Жипе уже бывал в Советском Союзе. Вскоре после того, как мы с мамой вернулись в Москву в тридцать четвертом году, группа молодых французских коммунистов ездила на Кавказ. А Жипе был коммунистом. Он нашел меня здесь — я еще об этом не рассказывала, — и я водила их в Парк культуры. Было уже и сжигание Чемберлена, и прочие впечатления, но я носила пионерский галстук, и мне очень хотелось показать им — помню это чувство, — как здесь замечательно, может быть, даже лучше, чем во Франции. Показать лучше, чем я сама думала. Два дня мы ходили по Москве, и я агитировала за советскую власть. А потом мы с Жипе потеряли друг друга на тридцать с лишним лет.

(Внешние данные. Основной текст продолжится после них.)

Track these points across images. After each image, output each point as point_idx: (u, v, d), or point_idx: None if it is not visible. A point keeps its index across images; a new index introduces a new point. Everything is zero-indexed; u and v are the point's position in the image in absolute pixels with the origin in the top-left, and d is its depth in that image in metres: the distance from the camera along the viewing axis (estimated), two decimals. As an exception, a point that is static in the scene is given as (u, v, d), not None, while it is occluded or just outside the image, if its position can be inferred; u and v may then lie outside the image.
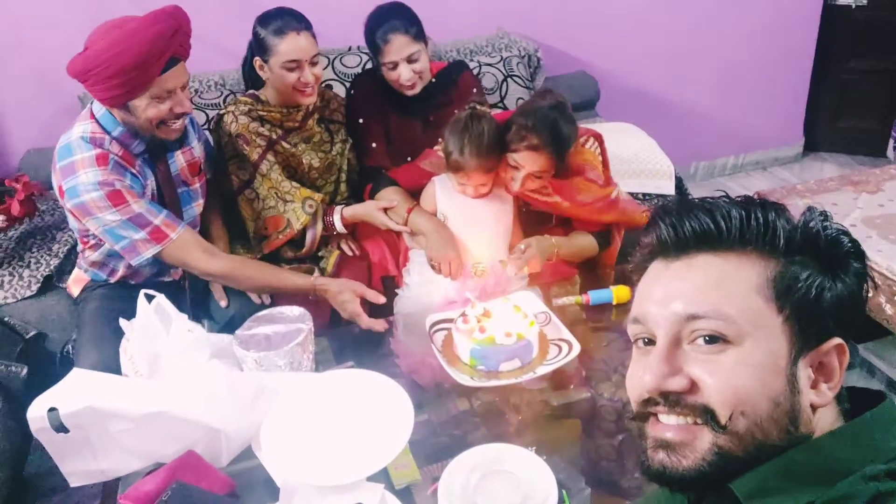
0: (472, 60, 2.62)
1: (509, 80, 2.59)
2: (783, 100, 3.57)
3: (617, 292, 1.66)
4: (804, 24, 3.38)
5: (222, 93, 2.44)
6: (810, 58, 3.49)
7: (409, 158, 2.01)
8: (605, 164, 1.87)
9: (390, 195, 1.88)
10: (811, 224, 0.67)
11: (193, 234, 1.69)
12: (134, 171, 1.62)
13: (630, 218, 1.85)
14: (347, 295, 1.67)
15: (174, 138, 1.65)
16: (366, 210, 1.89)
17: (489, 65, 2.60)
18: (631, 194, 2.35)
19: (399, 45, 1.85)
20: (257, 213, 1.88)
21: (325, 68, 2.44)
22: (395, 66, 1.88)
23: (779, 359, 0.64)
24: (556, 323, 1.56)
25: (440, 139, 1.77)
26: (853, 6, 3.37)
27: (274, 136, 1.88)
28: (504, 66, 2.61)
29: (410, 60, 1.87)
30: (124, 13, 1.51)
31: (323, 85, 2.14)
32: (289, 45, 1.76)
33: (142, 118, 1.55)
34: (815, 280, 0.65)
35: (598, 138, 1.85)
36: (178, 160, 1.75)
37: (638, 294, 0.73)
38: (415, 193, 1.90)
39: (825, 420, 0.65)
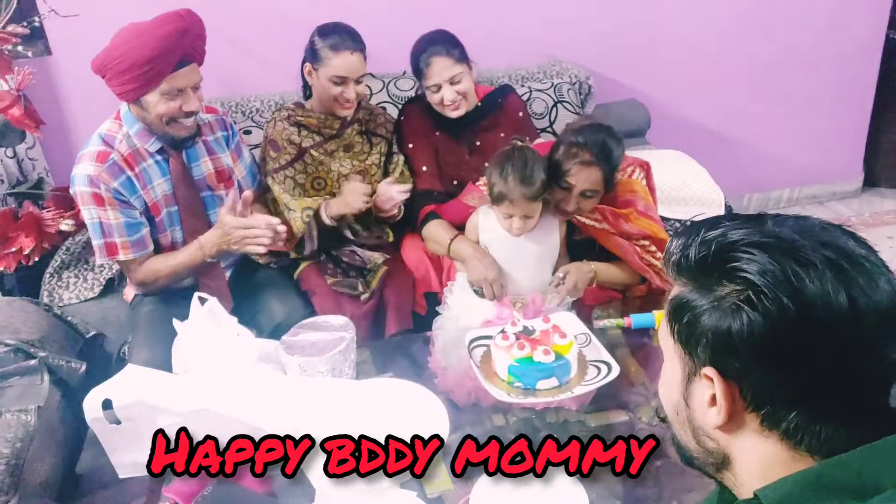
0: (522, 86, 2.66)
1: (559, 105, 2.62)
2: (843, 133, 3.49)
3: (660, 317, 1.64)
4: (866, 57, 3.31)
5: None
6: (872, 91, 3.40)
7: (455, 182, 2.06)
8: (651, 190, 1.87)
9: (434, 228, 1.91)
10: (687, 242, 0.68)
11: (143, 260, 1.79)
12: (135, 171, 1.74)
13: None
14: (224, 228, 1.70)
15: (185, 136, 1.76)
16: (343, 201, 1.94)
17: (539, 90, 2.63)
18: (678, 222, 2.34)
19: (441, 68, 1.93)
20: (275, 213, 1.96)
21: (380, 91, 2.51)
22: (438, 88, 1.96)
23: (675, 374, 0.71)
24: (596, 344, 1.55)
25: (485, 165, 1.79)
26: (917, 39, 3.29)
27: (305, 144, 1.97)
28: (554, 91, 2.64)
29: (453, 82, 1.94)
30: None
31: (375, 105, 2.21)
32: (341, 62, 1.87)
33: (153, 114, 1.67)
34: (691, 303, 0.66)
35: (645, 167, 1.85)
36: (206, 166, 1.86)
37: None
38: (459, 228, 1.92)
39: (758, 449, 0.65)
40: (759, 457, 0.66)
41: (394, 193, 1.91)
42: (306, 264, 2.01)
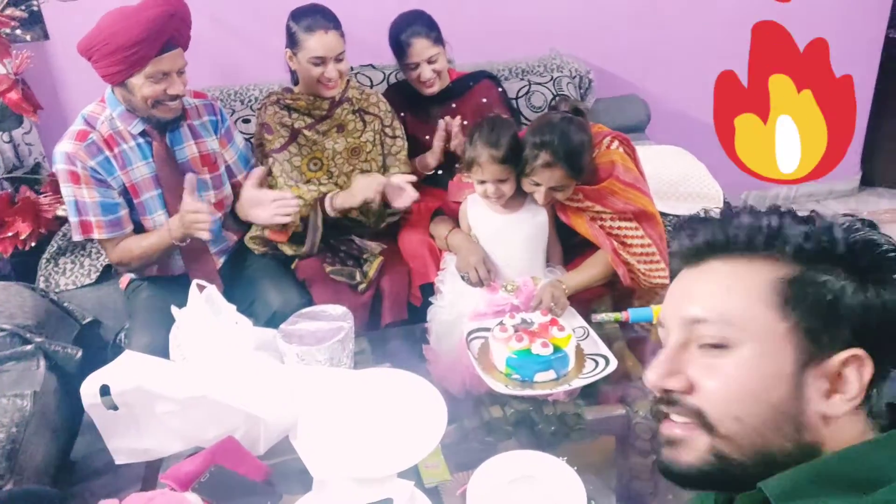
0: (522, 79, 2.66)
1: (558, 99, 2.61)
2: (840, 132, 3.49)
3: (657, 311, 1.64)
4: (865, 57, 3.32)
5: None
6: (870, 91, 3.41)
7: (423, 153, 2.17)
8: (637, 167, 1.83)
9: (437, 225, 1.95)
10: (833, 231, 0.66)
11: (119, 240, 1.81)
12: (114, 152, 1.76)
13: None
14: (183, 213, 1.71)
15: (170, 118, 1.77)
16: (349, 194, 1.92)
17: (539, 84, 2.63)
18: (677, 217, 2.34)
19: (421, 48, 2.05)
20: None
21: (381, 83, 2.50)
22: (416, 66, 2.08)
23: (783, 365, 0.63)
24: (594, 338, 1.56)
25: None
26: (917, 39, 3.29)
27: (297, 126, 1.99)
28: (554, 85, 2.63)
29: (430, 61, 2.07)
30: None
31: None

И вот теперь сидели и несколько дней подряд рассказывали друг другу свою жизнь. Я узнала, что Вернан был одним из главных людей во французском Сопротивлении. Днем преподавал в лицее, а ночью был начальником Сопротивления всего юго-западного района, ездил на какие-то страшные задания — подрывал пути, бог весть что, надевал вместо маски чулок на лицо. Ждал все время ареста. И что он награжден редкой медалью, которой де Голль наградил всего шестьсот человек во Франции — «Компаньон де ля Резистанс», «Товарищи по Сопротивлению». Каждый год де Голль принимал их на завтрак у себя в резиденции, стоял у входа и каждому пожимал руку.

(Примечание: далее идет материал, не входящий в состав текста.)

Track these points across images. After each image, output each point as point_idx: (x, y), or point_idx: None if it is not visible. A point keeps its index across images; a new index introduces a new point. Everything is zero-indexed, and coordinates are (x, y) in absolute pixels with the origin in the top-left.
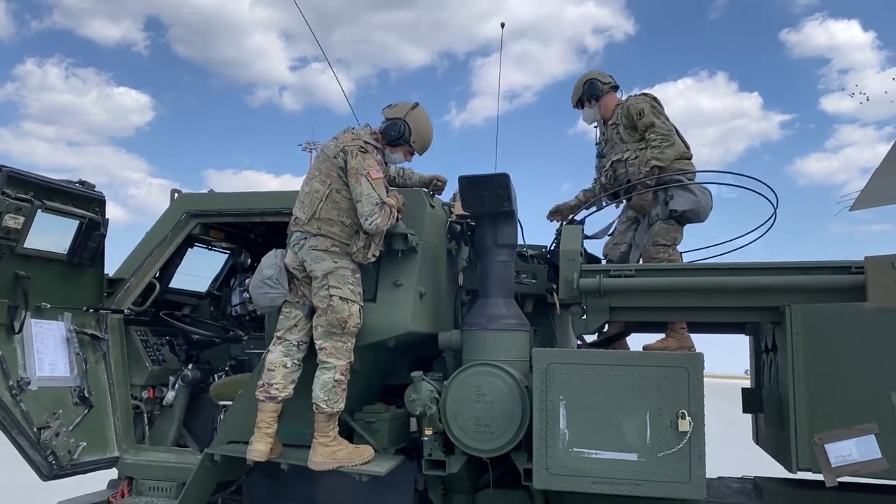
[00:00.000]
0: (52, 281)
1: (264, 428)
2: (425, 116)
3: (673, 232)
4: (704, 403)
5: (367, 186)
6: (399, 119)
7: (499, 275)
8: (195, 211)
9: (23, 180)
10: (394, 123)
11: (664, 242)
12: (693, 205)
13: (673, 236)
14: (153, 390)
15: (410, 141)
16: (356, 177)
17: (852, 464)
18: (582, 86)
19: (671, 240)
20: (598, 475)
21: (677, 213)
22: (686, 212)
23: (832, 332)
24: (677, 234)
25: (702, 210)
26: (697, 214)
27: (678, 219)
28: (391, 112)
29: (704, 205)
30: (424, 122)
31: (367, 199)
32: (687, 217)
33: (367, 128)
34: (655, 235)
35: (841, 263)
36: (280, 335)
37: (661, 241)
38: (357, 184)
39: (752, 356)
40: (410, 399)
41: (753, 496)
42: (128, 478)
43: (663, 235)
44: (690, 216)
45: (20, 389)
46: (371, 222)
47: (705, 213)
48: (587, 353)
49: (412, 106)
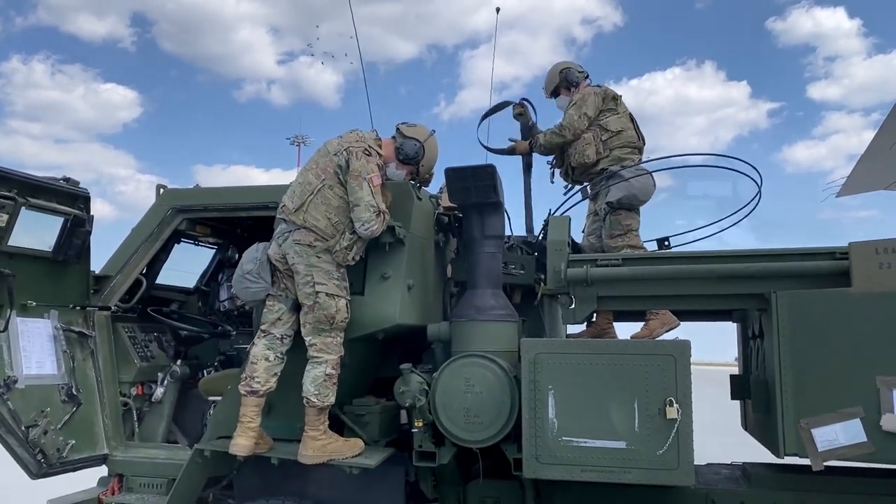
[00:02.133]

Лида тоже была коммунисткой. Сперва мы, конечно, старались избегать разговора на эту тему, но на какой-нибудь третий день мне пришлось сказать Жипе: скажи, как же ты можешь быть в партии? Мы-то с трудом узнавали правду, мы догадывались, пробивались — но у вас ведь все опубликовано? Сколько всяких материалов! Как ты можешь быть в партии? Он мне на это ответил, что, во-первых, мы не читали антисоветские материалы — это как чума, это дьявольские ухищрения, это не полагается читать. Ну теперь, говорит, я, конечно, читаю, но в юные годы мы всего этого не читали. Но, кроме того, ты пойми, пока я в партии, я могу обращаться к большой аудитории и могу пытаться повести партию по другому пути. Если я вне партии, то я вообще никто, я частное лицо. А мне все-таки хочется быть не частным лицом.
Но это он говорил только до конца своего пребывания в Москве. Оно имело неожиданный финал. Это был момент процесса Бродского в Ленинграде.
Бродского я до этого видела, он выступал в Союзе писателей на секции переводчиков. Был тогда очень забавного вида мальчик с ярко-рыжей шевелюрой, огненно-рыжей, и все лицо густо усеяно веснушками. Он сидел на краю стола, его просили почитать переводы, он сказал: чего я буду вам читать переводы? Переводить вы сами умеете, я вам лучше почитаю свои стихи. И стал читать изумительные стихи. Он их читал, как все русские поэты, — без выражения, не думая о смысле, а только подчиняясь ритму. Все присутствующие были зачарованы. Сразу стало ясно, что это настоящий, большой, очень сложный, совершенно новый, совершенно другого типа поэт, чем те, которых мы знали. Ну и вот теперь его судили за тунеядство.
И в последний вечер, в канун отъезда Вернанов, кто-то нам принес стенограмму процесса Бродского, которую записала Фрида Вигдорова.[32] Я дала ее читать Лиде, а потом сказала: Жипе, я хочу тебе ее перевести. Я не могу, чтобы ты уехал, ее не прочитав, более того, ты должен увезти ее с собой. Ну, Лида, читая, стала рыдать, потому что ее коммунистические идеи это очень оскорбляло. А Жипе сказал: хорошо, я это возьму во Францию, отдам перевести и покажу товарищам. На этом они уехали. Потом я узнала, что Лида заболела. Так ей тяжело далось это, так сказать, развенчание ее идеалов, ее иллюзий.